Several other actions, including proceedings in international jurisdictions, have focused on model outputs (generated content that reproduces protected expression) rather than training inputs (using protected works without authorization in the first place). The SDNY complaint focuses on training inputs, specifically the alleged intentional acquisition and CMI stripping of those inputs. That framing keeps the case in a narrower channel with a clearer evidentiary theory.
The CMI removal allegation also distinguishes this case from the broader “did AI training constitute fair use” question that courts are still working through. § 1202 doesn’t ask whether the use was fair. It asks whether the defendant removed identifying information knowing, or having reason to know, it would enable infringement. That’s a different question, with a different evidentiary path.
What the Stakeholder Map Looks Like
The publishers and plaintiffs are seeking class-action certification, which means the outcome, in either direction, has implications beyond this particular complaint. A successful resolution for plaintiffs could bring every major AI developer’s training data practices into examination. A dismissal on the personal liability theory would signal that CMO-level copyright theories don’t transfer to individual executives, at least in this circuit.
Meta’s position will almost certainly involve a motion to dismiss. The personal liability theory against Zuckerberg is the most likely target. If the CMI claim advances but the individual defendant theory is dismissed, the case reverts to a corporate copyright dispute with Anthropic’s settlement as the financial reference point.
For AI developers watching this case, the relevant question isn’t the verdict, it’s what discovery, if it proceeds, requires them to produce. Training data acquisition decisions, internal communications about licensing, and documentation of preprocessing choices are the categories at risk. Companies that made those decisions in writing, at the executive level, face a different discovery exposure than those that made them at the engineering level with no documented authorization chain.
The Compliance and Governance Implication
The CMI removal allegation points toward a specific governance gap: the chain of authorization for training data acquisition decisions. In most AI organizations, data acquisition is treated as an engineering problem. The legal team reviews outputs or assesses fair use in the abstract. The question of who authorized the inclusion of specific data sources, and whether that authorization was documented, often has no clear answer.
If this complaint advances, it will make that gap expensive. Not because every company stripped CMI, but because discovery asks the question and the inability to produce a clean authorization chain looks like something it may not be.
Researchers tracking this litigation have noted that the CMI claim represents one of the most concrete statutory hooks available to copyright plaintiffs in the AI training context. It sidesteps some of the uncertainty around fair use by targeting a specific documented act rather than a legal characterization of the use itself.

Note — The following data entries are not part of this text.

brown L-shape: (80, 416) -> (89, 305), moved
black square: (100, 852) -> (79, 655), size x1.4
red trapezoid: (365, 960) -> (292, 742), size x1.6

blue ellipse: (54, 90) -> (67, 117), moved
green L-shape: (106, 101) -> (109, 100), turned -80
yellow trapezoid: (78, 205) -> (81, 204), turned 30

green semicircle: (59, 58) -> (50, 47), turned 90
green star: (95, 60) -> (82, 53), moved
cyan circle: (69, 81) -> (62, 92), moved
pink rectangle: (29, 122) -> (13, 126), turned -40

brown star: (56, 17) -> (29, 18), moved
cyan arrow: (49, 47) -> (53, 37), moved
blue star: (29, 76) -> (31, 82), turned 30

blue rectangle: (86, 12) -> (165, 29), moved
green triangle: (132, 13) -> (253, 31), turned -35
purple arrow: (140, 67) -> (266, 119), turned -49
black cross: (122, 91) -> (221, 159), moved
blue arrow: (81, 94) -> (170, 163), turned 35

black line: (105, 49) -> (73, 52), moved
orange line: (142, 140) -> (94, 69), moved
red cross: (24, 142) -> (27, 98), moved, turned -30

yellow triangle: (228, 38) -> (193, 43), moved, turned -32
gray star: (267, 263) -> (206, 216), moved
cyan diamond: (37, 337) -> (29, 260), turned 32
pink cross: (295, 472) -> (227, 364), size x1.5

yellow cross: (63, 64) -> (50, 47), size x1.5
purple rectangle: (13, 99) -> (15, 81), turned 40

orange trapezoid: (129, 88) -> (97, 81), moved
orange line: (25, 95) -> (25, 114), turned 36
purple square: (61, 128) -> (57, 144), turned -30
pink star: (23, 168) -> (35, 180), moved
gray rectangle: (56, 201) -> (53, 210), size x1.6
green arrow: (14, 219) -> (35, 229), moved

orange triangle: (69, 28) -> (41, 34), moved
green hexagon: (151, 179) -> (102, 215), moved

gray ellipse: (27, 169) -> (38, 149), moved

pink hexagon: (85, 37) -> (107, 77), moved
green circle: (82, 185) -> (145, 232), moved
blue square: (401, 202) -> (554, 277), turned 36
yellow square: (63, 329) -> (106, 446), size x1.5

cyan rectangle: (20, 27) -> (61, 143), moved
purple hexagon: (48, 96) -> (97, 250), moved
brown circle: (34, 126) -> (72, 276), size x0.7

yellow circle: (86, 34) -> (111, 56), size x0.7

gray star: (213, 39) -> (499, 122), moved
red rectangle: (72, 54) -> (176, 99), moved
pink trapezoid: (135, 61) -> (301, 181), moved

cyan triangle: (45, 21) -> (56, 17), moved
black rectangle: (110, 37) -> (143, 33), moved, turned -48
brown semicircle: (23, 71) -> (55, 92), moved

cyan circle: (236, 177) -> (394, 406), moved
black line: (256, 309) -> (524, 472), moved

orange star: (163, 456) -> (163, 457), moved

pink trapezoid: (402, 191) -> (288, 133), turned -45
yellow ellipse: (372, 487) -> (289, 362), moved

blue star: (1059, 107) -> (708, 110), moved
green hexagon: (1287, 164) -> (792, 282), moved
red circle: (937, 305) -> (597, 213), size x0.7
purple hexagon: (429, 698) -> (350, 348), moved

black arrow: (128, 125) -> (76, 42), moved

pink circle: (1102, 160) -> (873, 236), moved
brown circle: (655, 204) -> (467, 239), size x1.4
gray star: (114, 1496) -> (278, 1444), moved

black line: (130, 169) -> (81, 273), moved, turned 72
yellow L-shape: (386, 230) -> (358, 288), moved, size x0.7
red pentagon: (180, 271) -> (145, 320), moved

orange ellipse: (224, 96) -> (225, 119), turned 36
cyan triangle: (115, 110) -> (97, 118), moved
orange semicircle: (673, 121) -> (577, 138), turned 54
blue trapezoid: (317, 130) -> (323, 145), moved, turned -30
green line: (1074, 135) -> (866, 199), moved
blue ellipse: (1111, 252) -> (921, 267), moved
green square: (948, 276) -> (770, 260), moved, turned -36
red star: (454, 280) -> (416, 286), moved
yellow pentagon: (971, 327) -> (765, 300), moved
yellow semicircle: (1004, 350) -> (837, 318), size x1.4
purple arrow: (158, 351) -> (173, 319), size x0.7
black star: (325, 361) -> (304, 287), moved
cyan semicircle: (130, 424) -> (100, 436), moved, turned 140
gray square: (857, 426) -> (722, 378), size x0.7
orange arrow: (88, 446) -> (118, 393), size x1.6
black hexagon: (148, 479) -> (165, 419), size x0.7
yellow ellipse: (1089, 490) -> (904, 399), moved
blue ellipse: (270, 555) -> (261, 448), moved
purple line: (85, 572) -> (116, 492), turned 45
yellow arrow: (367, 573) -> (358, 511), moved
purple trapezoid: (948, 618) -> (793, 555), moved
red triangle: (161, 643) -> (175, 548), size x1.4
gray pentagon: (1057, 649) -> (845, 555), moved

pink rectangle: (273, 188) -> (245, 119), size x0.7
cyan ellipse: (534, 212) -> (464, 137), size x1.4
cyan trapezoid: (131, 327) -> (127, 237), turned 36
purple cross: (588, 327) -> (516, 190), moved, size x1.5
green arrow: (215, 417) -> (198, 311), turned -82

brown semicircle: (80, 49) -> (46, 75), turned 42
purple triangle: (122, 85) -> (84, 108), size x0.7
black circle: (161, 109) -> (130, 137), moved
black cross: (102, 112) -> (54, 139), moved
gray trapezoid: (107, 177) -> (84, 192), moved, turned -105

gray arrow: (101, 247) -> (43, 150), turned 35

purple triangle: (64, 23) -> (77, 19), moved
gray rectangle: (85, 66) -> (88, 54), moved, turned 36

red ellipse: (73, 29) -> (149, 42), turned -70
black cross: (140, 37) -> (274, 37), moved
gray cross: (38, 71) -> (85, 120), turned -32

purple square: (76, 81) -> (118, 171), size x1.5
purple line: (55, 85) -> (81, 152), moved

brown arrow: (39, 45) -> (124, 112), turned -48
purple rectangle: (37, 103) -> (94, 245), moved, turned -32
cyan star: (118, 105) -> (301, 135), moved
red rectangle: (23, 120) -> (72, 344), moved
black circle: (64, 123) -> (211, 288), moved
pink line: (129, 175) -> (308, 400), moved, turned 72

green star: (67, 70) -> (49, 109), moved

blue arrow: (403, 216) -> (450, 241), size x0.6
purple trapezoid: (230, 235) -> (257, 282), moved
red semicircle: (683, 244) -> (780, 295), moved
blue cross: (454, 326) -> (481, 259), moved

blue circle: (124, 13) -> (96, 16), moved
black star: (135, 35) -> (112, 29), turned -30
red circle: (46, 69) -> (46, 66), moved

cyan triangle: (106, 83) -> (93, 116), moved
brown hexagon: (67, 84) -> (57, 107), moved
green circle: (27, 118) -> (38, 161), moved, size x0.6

The governance question worth asking now: does your organization have documented records of who authorized training data acquisition decisions, what due diligence was performed on the copyright status of included sources, and what, if anything, happened to embedded copyright identifiers during preprocessing? Those records either protect executive decision-makers or expose them. The SDNY complaint is a clear signal that plaintiffs’ counsel knows how to use that distinction.
This case is in its earliest stages. The allegations are unproven. No liability has been found. But the theory is on the table, it has cleared an initial procedural checkpoint, and it will now generate discovery pressure that has never existed in AI copyright litigation before.
The industry doesn’t get to wait for a verdict before building the governance infrastructure that would answer the questions discovery will ask.